The National Theatre’s production of the The Lehman Trilogy has now opened at the spacious Gillian Lynne Theatre where it looks set for another sell-out season. If you are going, it’s worth clearing your head of the ultimate demise of Lehman Brothers in 2008, when the company made the largest ever Chapter 11 bankruptcy filing in U.S history with assets of over US$600 billion. That story is told, rather briefly, but you’ll have to wait over three hours to reach it.
A monumental piece of spectacular theatre
It’s one of many events in the play that are related largely as third person narrative. It’s a form that proves unrelenting and at times verges on the tedious, but it’s a device that’s at the heart of the writing by Stefano Massini and adapted by Ben Power. The story also progresses in chronological order, with the dates often being given of when things happen. Again, knowing when the big collapse occurred it’s hard not to look at the clock and think, “Have we only just reached the Civil War, the Emancipation Act, World War I, the Great Depression and so on?” The play is steeped in the passage of time and events spread over more than 170 years and they are fascinanting in themselves but, it’s primarily about a pioneering family who came to symbolise the American Dream and the individuals who fulfilled it.
It all begins in 1844, when 23-year-old Hayum Lehmann leaves Rimpar in Bavaria to settle in the USA. Immigration officials couldn't get their tongues or throats around the pronunciation of the Jewish name, so he entered the country as Henry. He went to Montgomery, Alabama and opened "H. Lehman". In 1847 his brother Emanuel joined him and it became "H. Lehman and Bro." In 1850 the youngest of the three arrived and the name finally became "Lehman Brothers". They sold dry goods, but over the years they integrated themselves into the commerce of the region and ultimately the nation.
In those early days the south equalled cotton and slavery. The Lehmans invented the idea of the ‘middle man’. At the time multiple plantations sold to numerous manufacturers. They saw a way to streamline the process; they would buy from all the producers and then from one company the textile industry could buy from them. En route the they made money from a simple buying and selling procedure. That they owned three male and four female slaves ranging in age from 5 to 50 in a state where 45% of the population consisted of slaves is not an issue the play concerns itself with.
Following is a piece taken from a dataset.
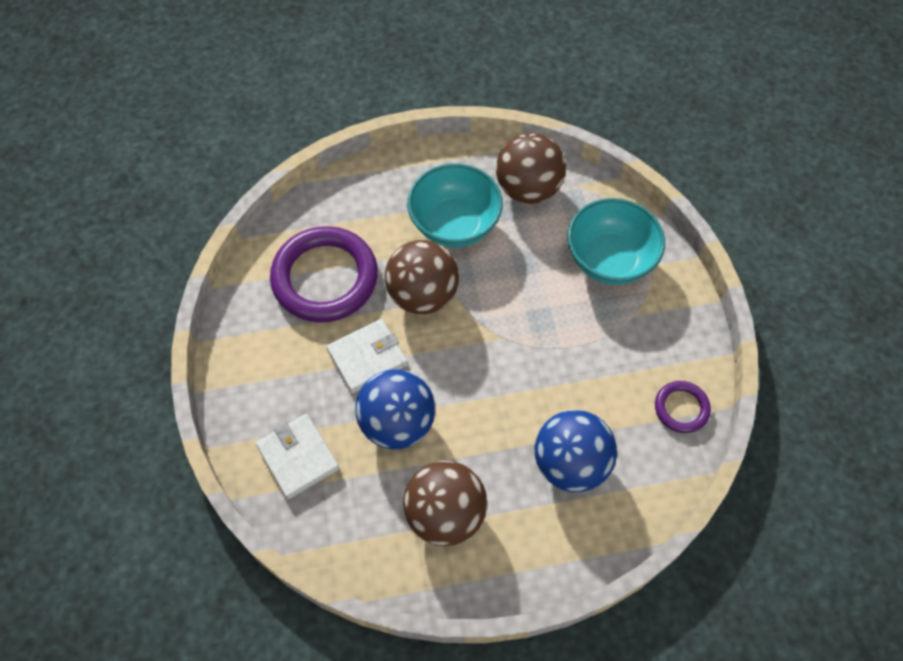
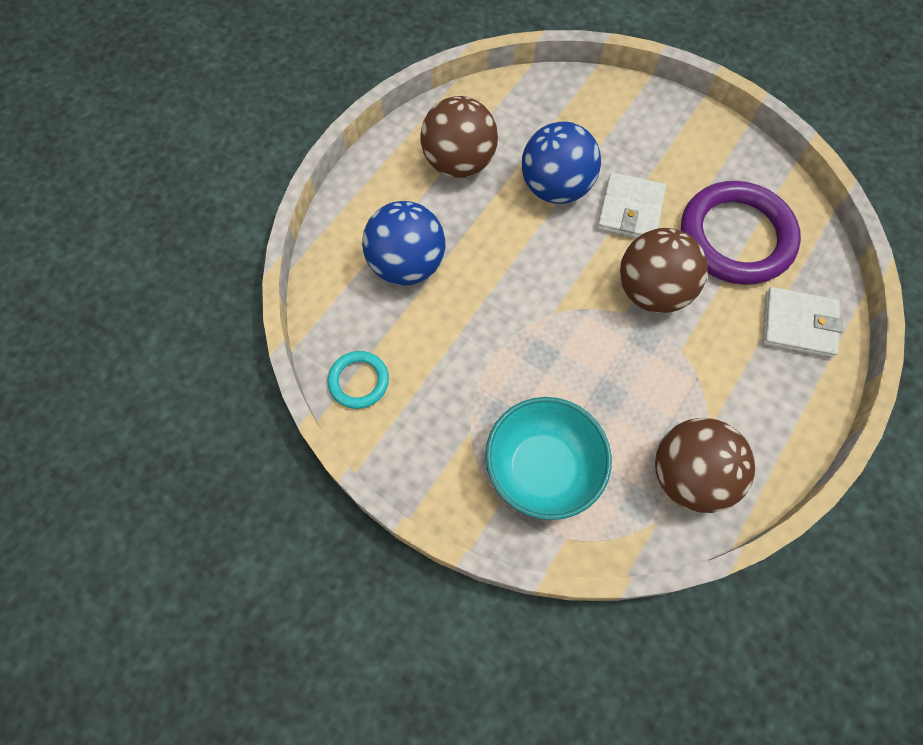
camera: 135 degrees right, 5 degrees up
white wallet [256,414,339,499] -> white wallet moved to [762,287,843,358]
turquoise bowl [407,164,503,247] -> none
purple ring [655,381,711,433] -> turquoise ring [328,351,389,409]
Indeed the morality of any of their actions is not the concern of the play; its simply reports on the millions it made from arms sales, their profits from war and reconstruction and the billions involved in the dubious subprime mortgage market that led to their downfall. Meanwhile the generations come and go and the mindset of the family becomes entrepreneurially that of the USA. The company moves into banking and the broader field of finance
Interwoven between all the narrative from Michael Balogun, Hadley Fraser and Nigel Lindsay, are some often amusing and delightfully performed cameos. In addition to ‘being’ the brothers and the offspring that followed, they appear as immigration officials, wives, girlfriends, rabbis, other bankers, merchants and many others whose stories impact upon their lives. These performances are from men at the top of their game, entirely comfortable in a lengthy play which gives them no respite and is tightly held together by bold direction from Sam Mendes. The perspex office set by Es Devlin is a work of minimalist art, perched on the revolve that takes us from one location to another as the actors weave their way through doors. Behind it the vast, curved cyclorama defines locations and moods with stunning imagery from video designer Luke Halls that harmonises with lighting by Jon Clark and composition and sound design from Nick Powell. A delightful touch is the piano accompaniment, rather in the style of the silent movies, played by Yshani Perinpanayagam, that adds to the momentum of the piece.
The Lehman Trilogy is a monumental piece of spectacular theatre in which everything is on the grand scale. Rather like the family, one suspects it will go down in the annals of history, though without an ultimate demise.